如何fintune torch 中某些层的参数

在torch7微调网络中某些层的参数

定义训练数据

dataset={};

function dataset:size() return 100 end -- 100 examples
for i=1,dataset:size() do 
  local input = torch.randn(2);     -- normally distributed example in 2d
  local output = torch.Tensor(1);
  if input[1]*input[2]>0 then     -- calculate label for XOR function
    output[1] = -1;
  else
    output[1] = 1
  end
  dataset[i] = {input, output}
end

定义网络以及准则

require 'optim'
require 'nn'
mlp = nn.Sequential();  -- make a multi-layer perceptron
inputs = 2; outputs = 1; HUs = 20; -- parameters
mlp:add(nn.Linear(inputs, HUs))
mlp:add(nn.Tanh())
mlp:add(nn.Linear(HUs, outputs))

criterion = nn.MSECriterion()  
optimState = {
      learningRate =1E-3,
      weightDecay = 0,
      momentum = 0.8, --0.6,
      nesterov = true,
      learningRateDecay = 0,
      dampening = 0.0
    }

冻结其他层仅仅训练某些层的参数进行微调

提取相应层的参数

要想仅仅训练特定层的参数,需要将这些层的weights以及gradients提取出来,送入网络训练,下面举个例子,我需要定义这个函数,该函数返回从start_layer到end_layer层之间所有的权重以及梯度。

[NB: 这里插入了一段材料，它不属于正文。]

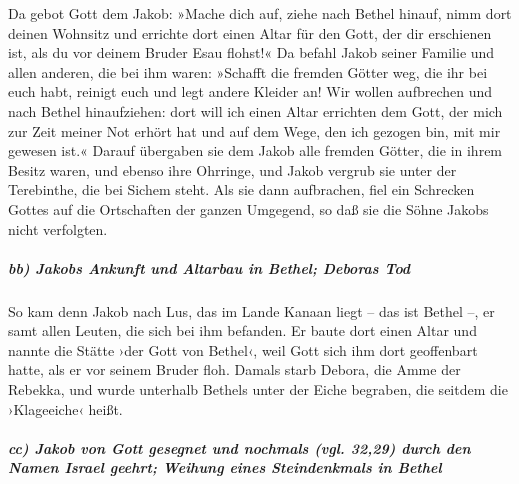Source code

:  Da gebot Gott dem Jakob: »Mache dich auf, ziehe nach
Bethel hinauf, nimm dort deinen Wohnsitz und errichte dort einen Altar
für den Gott, der dir erschienen ist, als du vor deinem Bruder Esau
flohst!«  Da befahl Jakob seiner Familie und allen
anderen, die bei ihm waren: »Schafft die fremden Götter weg, die ihr bei
euch habt, reinigt euch und legt andere Kleider an!  Wir
wollen aufbrechen und nach Bethel hinaufziehen: dort will ich einen
Altar errichten dem Gott, der mich zur Zeit meiner Not erhört hat und
auf dem Wege, den ich gezogen bin, mit mir gewesen ist.« 
Darauf übergaben sie dem Jakob alle fremden Götter, die in ihrem Besitz
waren, und ebenso ihre Ohrringe, und Jakob vergrub sie unter der
Terebinthe, die bei Sichem steht.  Als sie dann
aufbrachen, fiel ein Schrecken Gottes auf die Ortschaften der ganzen
Umgegend, so daß sie die Söhne Jakobs nicht verfolgten.

\hypertarget{bb-jakobs-ankunft-und-altarbau-in-bethel-deboras-tod}{%
\subparagraph{bb) Jakobs Ankunft und Altarbau in Bethel; Deboras
Tod}\label{bb-jakobs-ankunft-und-altarbau-in-bethel-deboras-tod}}

 So kam denn Jakob nach Lus, das im Lande Kanaan liegt --
das ist Bethel --, er samt allen Leuten, die sich bei ihm befanden.
 Er baute dort einen Altar und nannte die Stätte ›der Gott
von Bethel‹, weil Gott sich ihm dort geoffenbart hatte, als er vor
seinem Bruder floh.  Damals starb Debora, die Amme der
Rebekka, und wurde unterhalb Bethels unter der Eiche begraben, die
seitdem die ›Klageeiche‹ heißt.

\hypertarget{cc-jakob-von-gott-gesegnet-und-nochmals-vgl.-3229-durch-den-namen-israel-geehrt-weihung-eines-steindenkmals-in-bethel}{%
\subparagraph{cc) Jakob von Gott gesegnet und nochmals (vgl. 32,29)
durch den Namen Israel geehrt; Weihung eines Steindenkmals in
Bethel}\label{cc-jakob-von-gott-gesegnet-und-nochmals-vgl.-3229-durch-den-namen-israel-geehrt-weihung-eines-steindenkmals-in-bethel}}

function get_flatten_parameters(netsstart_layer,end_layer)
  local weights,gradients = {}, {}
  for i=start_layer,end_layer do
    local w, g = nets:get(i):parameters()
    for j=1,#w do
      table.insert(weights, w[j])
      table.insert(gradients, g[j])
    end
  end
  return nn.Module.flatten(weights), nn.Module.flatten(gradients)
end

假如我想冻结其它层,仅仅训练第三层的参数,可以直接使用下式得到第三层的参数。
local weights,gradients=get_flatten_parameters(mlp,3,3)
将得到参数后直接送往网络进行训练即可。

训练过程

训练过程与平常的训练相同,这里不再赘述,下面直接上完整代码。
完整过程代码

require "nn"
require 'optim'
dataset={};

function dataset:size() return 100 end -- 100 examples
for i=1,dataset:size() do 
  local input = torch.randn(2);     -- normally distributed example in 2d
  local output = torch.Tensor(1);
  if input[1]*input[2]>0 then     -- calculate label for XOR function
    output[1] = -1;
  else
    output[1] = 1
  end
  dataset[i] = {input, output}
end


mlp = nn.Sequential();  -- make a multi-layer perceptron
inputs = 2; outputs = 1; HUs = 20; -- parameters
mlp:add(nn.Linear(inputs, HUs))
mlp:add(nn.Tanh())
mlp:add(nn.Linear(HUs, outputs))

criterion = nn.MSECriterion()  

optimState = {
      learningRate =1E-3,
      weightDecay = 0,
      momentum = 0.8, --0.6,
      nesterov = true,
      learningRateDecay = 0,
      dampening = 0.0
    }
local o_weights,o_gradients= mlp:getParameters()
print('old full parameters',o_weights)
function get_flatten_parameters(nets)
  local weights,gradients = {}, {}
  for i=3,3 do
    local w, g = nets:get(i):parameters()
    for j=1,#w do
      table.insert(weights, w[j])
      table.insert(gradients, g[j])
    end
  end
  return nn.Module.flatten(weights), nn.Module.flatten(gradients)
end

local weights,gradients=get_flatten_parameters(mlp)
print('old sub weights:',weights)
for epoch=1,110 do
    local loss=0
    function feval(x)
        if weights ~=x then weights:copy(x) end
        gradients:zero()
        for i=1,dataset:size() do
            local input = dataset[i][1]
            local target = dataset[i][2]
            local output = mlp:forward(input)
            local f=criterion:forward(output,target)
            loss=loss+f
            local df = criterion:backward(output,target)
            mlp:backward(input,df)
        end
        print('loss is ',loss)
        return loss,gradients
    end
        optim.sgd(feval,weights,optimState)
end
print('new sub weights:',weights)
local w,g=mlp:getParameters()
print('full new weights:',w)

输出参数:
这里为了方便对比,将参数拷贝到excel表格中:
如何fintune torch 中某些层的参数_第1张图片

对某些层设置不同的学习率进行微调

设置学习率

对应不同层设置不同的学习率,假如我想将第三层的学习率设置为0.0001,而其他层设置为0.001,示例如下:

local weights, gradients = mlp:parameters() 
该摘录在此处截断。